* _AIM OF THE EXERCISE_
Quote every line of the material beneath this one.

* _MATERIAL PROVIDED_
****************
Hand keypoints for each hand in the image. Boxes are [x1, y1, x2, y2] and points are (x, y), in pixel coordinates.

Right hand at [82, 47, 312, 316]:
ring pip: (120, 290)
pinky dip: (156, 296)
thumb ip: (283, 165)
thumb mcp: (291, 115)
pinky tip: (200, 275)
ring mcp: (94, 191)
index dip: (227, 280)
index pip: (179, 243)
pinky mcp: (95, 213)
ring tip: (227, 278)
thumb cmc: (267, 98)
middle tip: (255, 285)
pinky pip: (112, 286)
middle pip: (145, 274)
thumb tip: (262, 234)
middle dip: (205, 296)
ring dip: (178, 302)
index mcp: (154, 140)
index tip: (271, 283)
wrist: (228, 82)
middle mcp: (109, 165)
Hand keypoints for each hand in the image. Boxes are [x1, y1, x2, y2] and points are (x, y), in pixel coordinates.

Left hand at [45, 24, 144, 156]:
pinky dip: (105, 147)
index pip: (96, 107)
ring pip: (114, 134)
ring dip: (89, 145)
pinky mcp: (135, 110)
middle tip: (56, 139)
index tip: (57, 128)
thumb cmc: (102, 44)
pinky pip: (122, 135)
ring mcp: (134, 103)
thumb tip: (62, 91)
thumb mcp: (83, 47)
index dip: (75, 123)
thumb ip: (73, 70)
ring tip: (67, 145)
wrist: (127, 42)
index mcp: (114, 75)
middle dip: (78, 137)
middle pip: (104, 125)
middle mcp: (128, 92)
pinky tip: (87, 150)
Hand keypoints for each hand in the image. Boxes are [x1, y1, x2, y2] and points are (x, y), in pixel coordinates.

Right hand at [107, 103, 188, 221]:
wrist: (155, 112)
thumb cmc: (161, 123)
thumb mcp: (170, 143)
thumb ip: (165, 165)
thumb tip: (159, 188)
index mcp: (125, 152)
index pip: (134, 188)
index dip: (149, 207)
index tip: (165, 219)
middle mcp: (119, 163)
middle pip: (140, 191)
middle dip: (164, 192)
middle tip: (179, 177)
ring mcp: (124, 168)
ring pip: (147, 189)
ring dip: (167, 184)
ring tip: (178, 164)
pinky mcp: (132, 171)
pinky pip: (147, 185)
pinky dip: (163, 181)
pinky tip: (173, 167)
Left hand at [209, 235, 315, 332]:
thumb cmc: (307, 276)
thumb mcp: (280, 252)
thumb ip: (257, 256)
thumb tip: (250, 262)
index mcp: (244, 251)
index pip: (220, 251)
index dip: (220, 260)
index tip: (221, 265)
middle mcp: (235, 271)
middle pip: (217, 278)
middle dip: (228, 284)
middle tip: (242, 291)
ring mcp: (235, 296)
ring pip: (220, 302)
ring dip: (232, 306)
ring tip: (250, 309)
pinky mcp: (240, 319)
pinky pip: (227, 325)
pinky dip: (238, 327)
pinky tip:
****************
* _PROBLEM SOLUTION_
Hand keypoints for each hand in the image. Boxes are [x1, y1, x2, y2] and points are (x, y), in pixel coordinates.

Right hand at [82, 47, 312, 316]:
ring pip: (120, 290)
pinky dip: (156, 296)
thumb ip: (283, 165)
thumb mcp: (291, 115)
pinky tip: (200, 275)
ring mcp: (94, 191)
index dip: (227, 280)
index pip: (179, 243)
pinky mcp: (95, 213)
ring tip: (227, 278)
thumb cmc: (267, 98)
middle tip: (255, 285)
pinky pip: (112, 286)
middle pip: (145, 274)
thumb tip: (262, 234)
middle dip: (205, 296)
ring dip: (178, 302)
index mcp: (154, 140)
index tip: (271, 283)
wrist: (228, 82)
middle mcp: (109, 165)
Hand keypoints for each hand in the image. Boxes are [x1, y1, x2, y2] and points are (x, y), in pixel coordinates.

Left hand at [45, 24, 144, 156]:
pinky dip: (105, 147)
index pip: (96, 107)
ring pip: (114, 134)
ring dip: (89, 145)
pinky mcp: (135, 110)
middle tip: (56, 139)
index tip: (57, 128)
thumb cmc: (102, 44)
pinky pip: (122, 135)
ring mcp: (134, 103)
thumb tip: (62, 91)
thumb mcp: (83, 47)
index dip: (75, 123)
thumb ip: (73, 70)
ring tip: (67, 145)
wrist: (127, 42)
index mcp: (114, 75)
middle dip: (78, 137)
middle pip: (104, 125)
middle mcp: (128, 92)
pinky tip: (87, 150)
Hand keypoints for each hand in the image. Boxes are [x1, y1, x2, y2] and points are (x, y), in pixel coordinates.

Right hand at [107, 103, 188, 221]:
wrist: (155, 112)
thumb cmc: (161, 123)
thumb mcp: (170, 143)
thumb ip: (165, 165)
thumb tip: (159, 188)
index mcp: (125, 152)
index pip: (134, 188)
index dip: (149, 207)
index tip: (165, 219)
middle mcp: (119, 163)
middle pip: (140, 191)
middle dip: (164, 192)
middle tip: (179, 177)
ring mcp: (124, 168)
ring pip: (147, 189)
ring dip: (167, 184)
ring tip: (178, 164)
pinky mcp: (132, 171)
pinky pip: (147, 185)
pinky dip: (163, 181)
pinky tip: (173, 167)
Left hand at [209, 235, 315, 332]:
thumb cmc: (307, 276)
thumb mcp: (280, 252)
thumb ip: (257, 256)
thumb tip: (250, 262)
index mcp: (244, 251)
index pip: (220, 251)
index dip: (220, 260)
index tip: (221, 265)
middle mcp: (235, 271)
middle pip: (217, 278)
middle dip: (228, 284)
middle tip: (242, 291)
ring mcp: (235, 296)
ring pip: (220, 302)
ring dip: (232, 306)
ring tip: (250, 309)
pinky mcp: (240, 319)
pinky pip: (227, 325)
pinky dip: (238, 327)
pinky tip:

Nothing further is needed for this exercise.